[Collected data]
· · · · ·

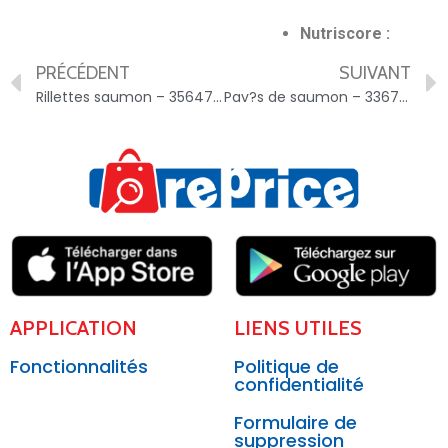
Nutriscore :
PRÉCÉDENT
SUIVANT
Rillettes saumon – 3564700497463
Pav?s de saumon – 3367872121446
APPLICATION
LIENS UTILES
Fonctionnalités
Politique de
confidentialité
Formulaire de
suppression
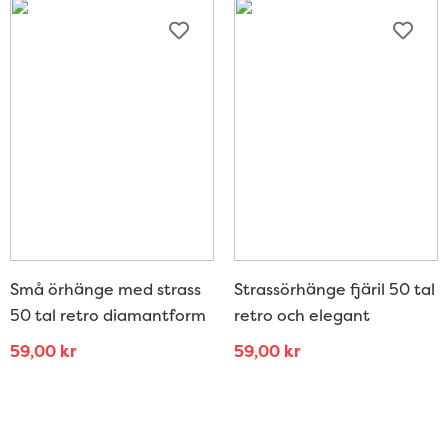
Små örhänge med strass
Strassörhänge fjäril 50 tal
50 tal retro diamantform
retro och elegant
59,00
kr
59,00
kr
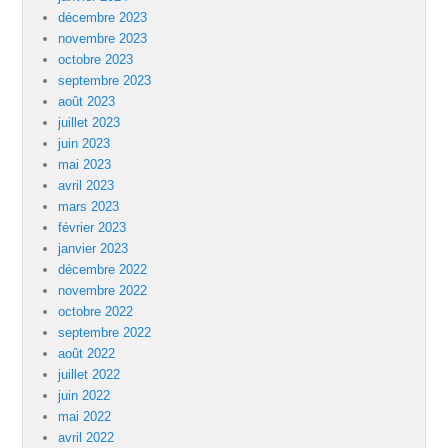
décembre 2023
novembre 2023
octobre 2023
septembre 2023
août 2023
juillet 2023
juin 2023
mai 2023
avril 2023
mars 2023
février 2023
janvier 2023
décembre 2022
novembre 2022
octobre 2022
septembre 2022
août 2022
juillet 2022
juin 2022
mai 2022
avril 2022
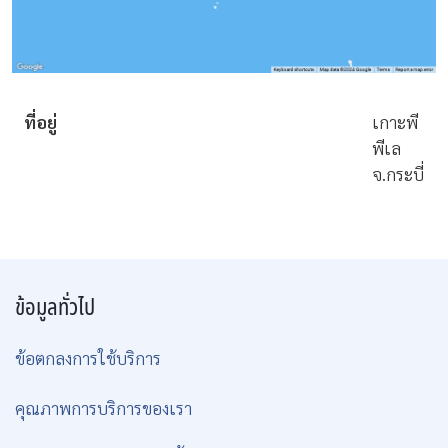
ที่อยู่
เกาะพี
พีเล
จ.กระบี่
ข้อมูลทั่วไป
ข้อตกลงการใช้บริการ
คุณภาพการบริการของเรา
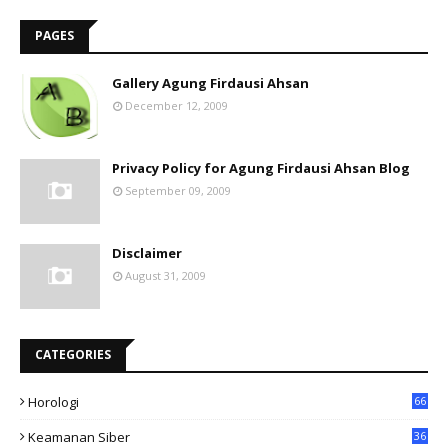
PAGES
Gallery Agung Firdausi Ahsan
December 12, 2009
Privacy Policy for Agung Firdausi Ahsan Blog
September 09, 2009
Disclaimer
August 31, 2009
CATEGORIES
Horologi
66
Keamanan Siber
36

· · · · ·

= YOUR GOAL =
Your task is to set down each line above verbatim while excluding the pictures.

= FINISHED EXERCISE =
Nutriscore :
PRÉCÉDENT
SUIVANT
Rillettes saumon – 3564700497463
Pav?s de saumon – 3367872121446
APPLICATION
LIENS UTILES
Fonctionnalités
Politique de
confidentialité
Formulaire de
suppression
Små örhänge med strass
Strassörhänge fjäril 50 tal
50 tal retro diamantform
retro och elegant
59,00
kr
59,00
kr
décembre 2023
novembre 2023
octobre 2023
septembre 2023
août 2023
juillet 2023
juin 2023
mai 2023
avril 2023
mars 2023
février 2023
janvier 2023
décembre 2022
novembre 2022
octobre 2022
septembre 2022
août 2022
juillet 2022
juin 2022
mai 2022
avril 2022
ที่อยู่
เกาะพี
พีเล
จ.กระบี่
ข้อมูลทั่วไป
ข้อตกลงการใช้บริการ
คุณภาพการบริการของเรา
PAGES
Gallery Agung Firdausi Ahsan
December 12, 2009
Privacy Policy for Agung Firdausi Ahsan Blog
September 09, 2009
Disclaimer
August 31, 2009
CATEGORIES
Horologi
66
Keamanan Siber
36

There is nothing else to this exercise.